There is not much left of the Silver Lake Launderland in Sunset Junction. The rows of washers and dryers have been ripped out, leaving a vast and empty room looking out on Sunset Boulevard. Launderland closed after it became clear that a self-serve laundry could not afford the higher rents – $3 -$5 a-square-foot – now being demanded for a storefront with parking in the middle of a gentrified neighborhood, said landlord David Cohen. So, what’s going to go in the space?
Cohen said he has turned down offers from strip club operators, 7-Eleven and other corporate chains to lease the former laundry space. One person proposed a high-end pet center. The other half of the Art Deco-style building remains occupied by a gay bar, Le Barcito, painted a hard-to-miss shade of purple. The entire building, built in 1939 to house a Safeway market, was declared a city landmark last year because it was the scene of one of the nation’s first major gay rights demonstrations, a 1967 protest against police harassment of patrons at the Black Cat, a gay bar that preceded Le Barcito. A laundry has operated in the other half of the building since about the 1960s, according to the research conducted for the landmark nomination.

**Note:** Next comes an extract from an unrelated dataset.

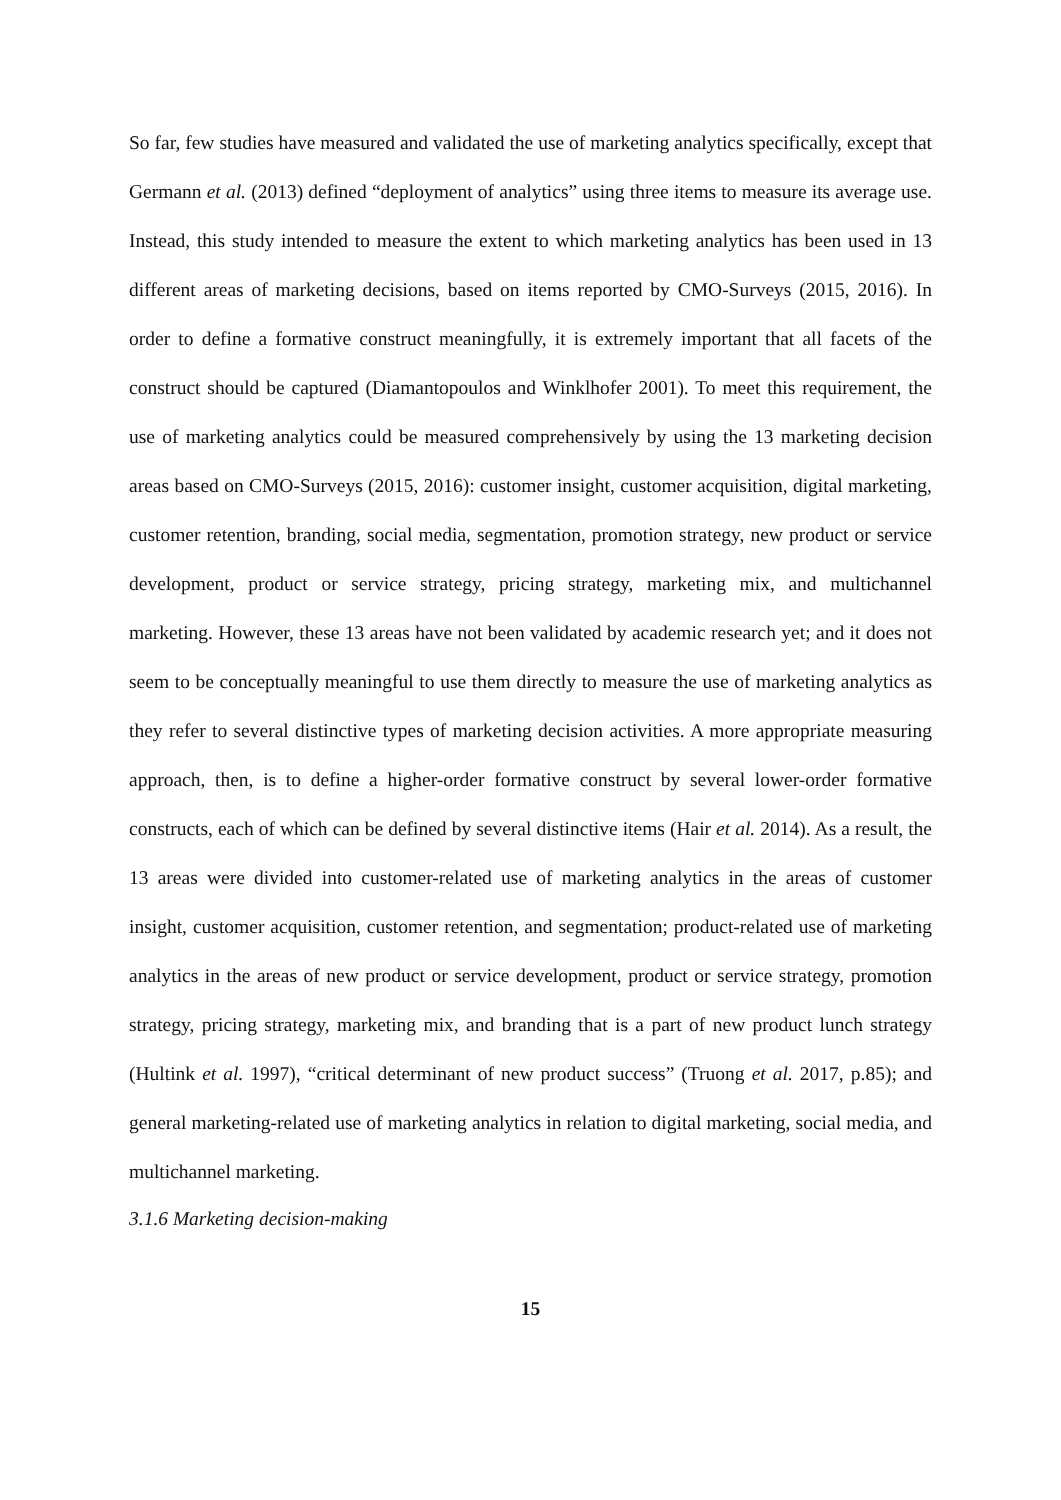So far, few studies have measured and validated the use of marketing analytics specifically, except that Germann et al. (2013) defined “deployment of analytics” using three items to measure its average use. Instead, this study intended to measure the extent to which marketing analytics has been used in 13 different areas of marketing decisions, based on items reported by CMO-Surveys (2015, 2016). In order to define a formative construct meaningfully, it is extremely important that all facets of the construct should be captured (Diamantopoulos and Winklhofer 2001). To meet this requirement, the use of marketing analytics could be measured comprehensively by using the 13 marketing decision areas based on CMO-Surveys (2015, 2016): customer insight, customer acquisition, digital marketing, customer retention, branding, social media, segmentation, promotion strategy, new product or service development, product or service strategy, pricing strategy, marketing mix, and multichannel marketing. However, these 13 areas have not been validated by academic research yet; and it does not seem to be conceptually meaningful to use them directly to measure the use of marketing analytics as they refer to several distinctive types of marketing decision activities. A more appropriate measuring approach, then, is to define a higher-order formative construct by several lower-order formative constructs, each of which can be defined by several distinctive items (Hair et al. 2014). As a result, the 13 areas were divided into customer-related use of marketing analytics in the areas of customer insight, customer acquisition, customer retention, and segmentation; product-related use of marketing analytics in the areas of new product or service development, product or service strategy, promotion strategy, pricing strategy, marketing mix, and branding that is a part of new product lunch strategy (Hultink et al. 1997), “critical determinant of new product success” (Truong et al. 2017, p.85); and general marketing-related use of marketing analytics in relation to digital marketing, social media, and multichannel marketing.
3.1.6 Marketing decision-making
15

Cohen said that many of the nearby apartments, homes and new condos have been renovated to include their own washer/dryers. As a result, there are far fewer customers who need to drag bags of dirty laundry past a noisy bus stop or smokers hanging outside Le Barcito. Cohen said it will be next year before he is ready to select a tenant and lease the building. He thinks the space would be ideal for a high-end grocery.
“The economics have changed,” said Cohen, who has owned the building for about five years. “Silver Lake has changed.”